Talking about the importance of the issue, Siddarth Roy Kapur, President of FTPGI, said: “A rate of 5 per cent GST on film tickets and copyright transfers will be in keeping with global taxation norms for the film sector and will go a long way in ensuring the long-term health of the industry.

“Due care should also be taken to ensure that the film industry does not suffer from an inverted duty structure as is the case under the current service tax legislation.”

Considering the fact that many single screen cinemas are shutting down due to dipping footfalls, and lack of investment is affecting the growth of the Indian film industry, Kulmeet Makkar, CEO of the Guild told IANS: “We would like to urge the government to consider film industry as a revenue generating industry that not only provides entertainment but employment to many sectors.

“In addition, as industry we can grow, if only we can earn more… So, a lower rate of 5 per cent GST will attract more investors to come and invest in cinema industry that will help it to grow and generate more revenue.”

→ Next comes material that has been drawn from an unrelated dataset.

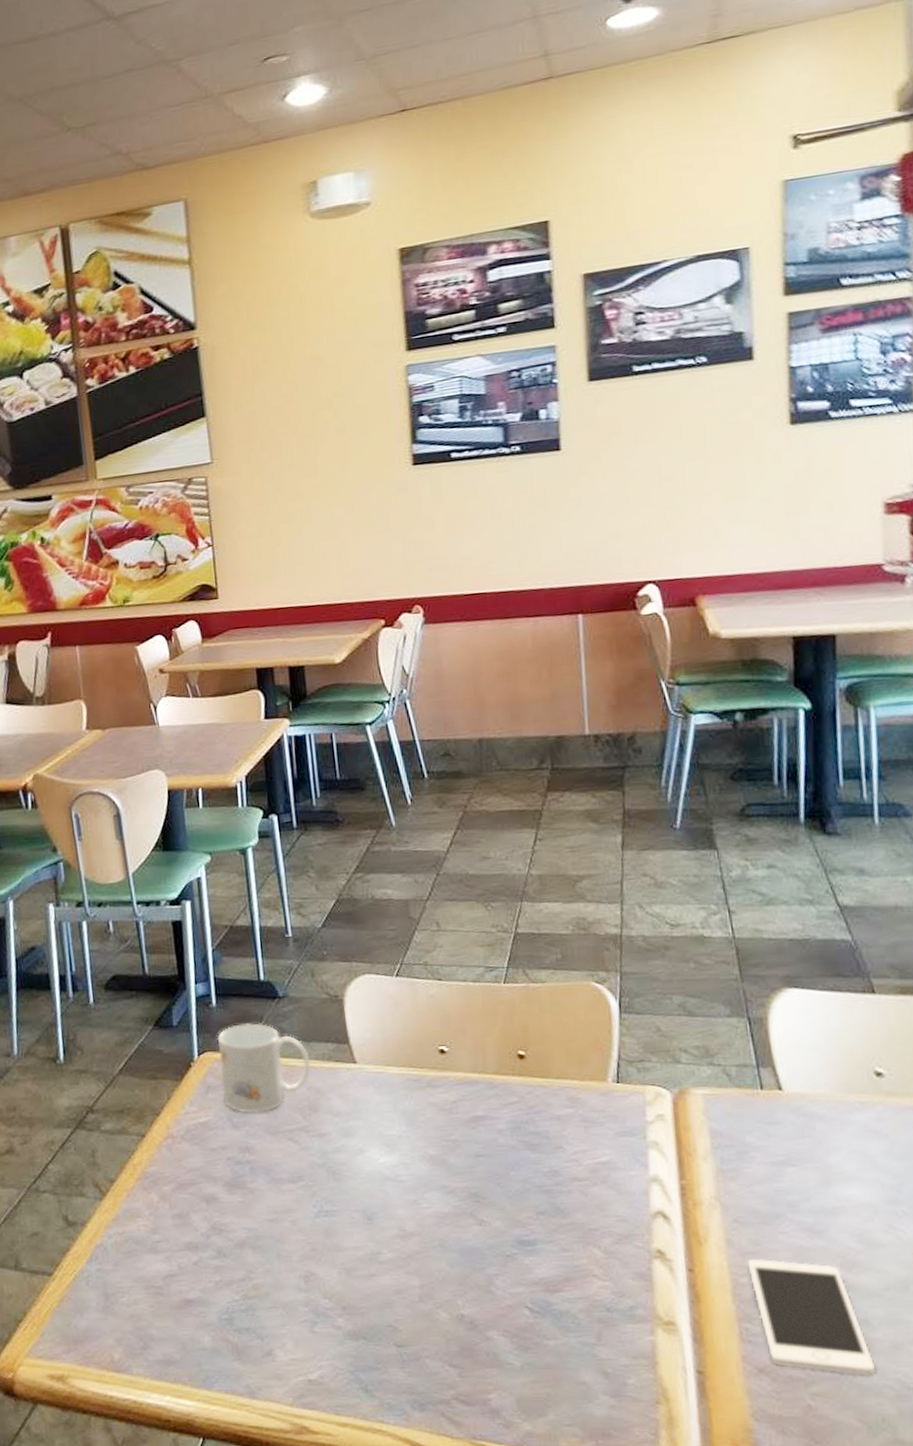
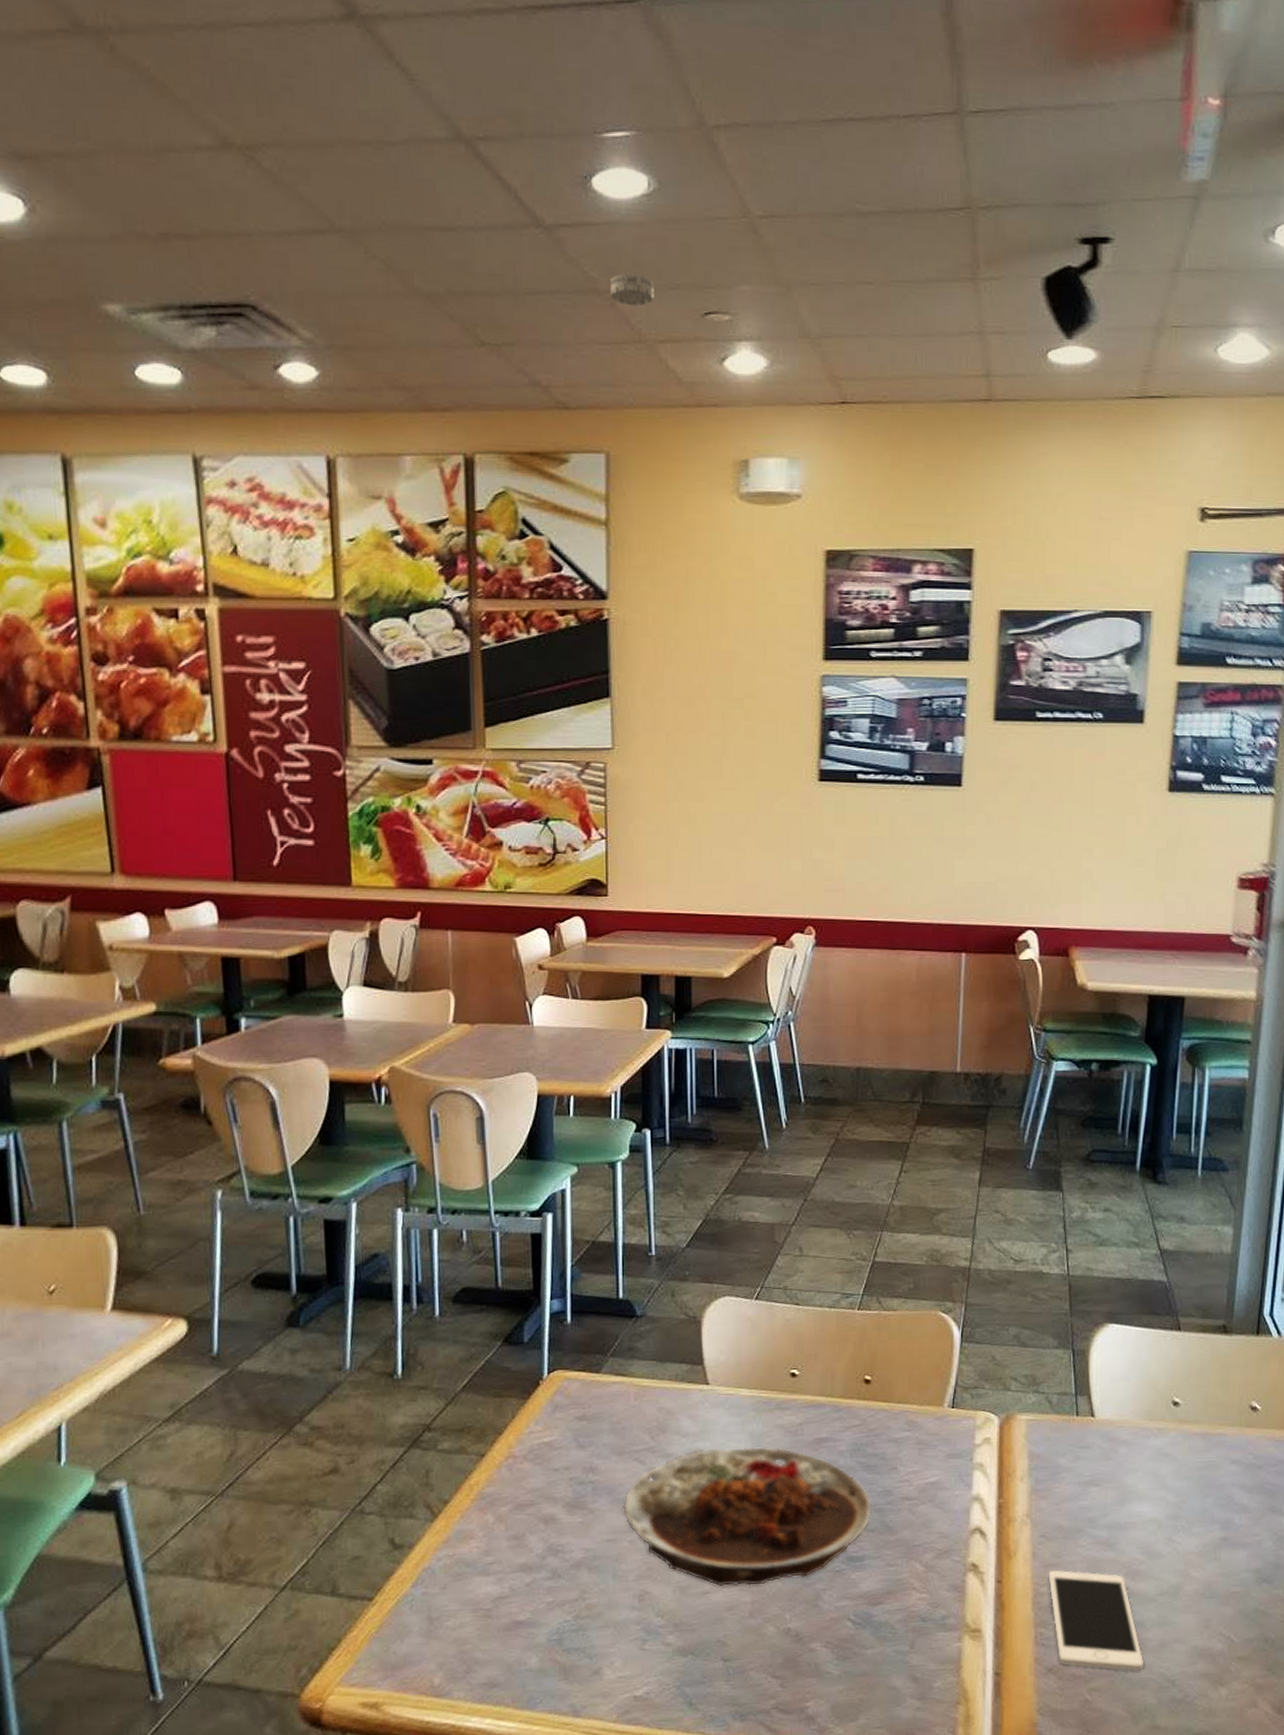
smoke detector: none [176,38,217,69] -> present [610,273,654,307]
mug: present [217,1023,311,1113] -> none [569,1342,663,1433]
plate: none [281,1125,540,1269] -> present [623,1447,872,1586]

Citing the example of one of the successful money minting film ‘Dangal’, Makkar said: “‘Dangal’ is one of the highest grossing films of 2016 which earned a box office revenue of over Rs 385 crore whereas only 4 per cent of the population went to watch the film in the theatre. Now, imagine how much as a film industry we can earn if that percentage will go higher?”

Knowing the fact that a majority of the population of our country is the youth who prefer to watch films online rather than going to theatres, isn’t the dip in footfall an obvious consequence?

Emphasizing on the experiential side of movie watching, Kapur said: “Given the accessibility, audience always want to have a theatrical experience. If we look abroad, where people have the best access to digital media, cinema survived there as well.

“Such question even arose when television and DVD were introduced in India. Nevertheless, cinema always survived. However, the tax structure imposed upon the industry so much that it has crippled the growth of the industry in many ways.”

As of now, different entertainment tax is levied on tickets from state to state.

Asked about the potential of film industry in revenue generation and why entertainment industry has not been taken seriously by the government, Kapur said: “I don’t think in India, the film industry has been taken seriously in the past, but what we are trying to communicate is the potential of film to sell the story of our country to the world.

“We can generate revenue in tourism and other sectors by celebrating the beauty, culture of India through films, which can make India a destination for investors.”

Kapur is hopeful. “Our government is looking for avenues to bring the world to India and India to the world. Therefore, I believe that they will use local film industry as a soft power to take India to the global arena.”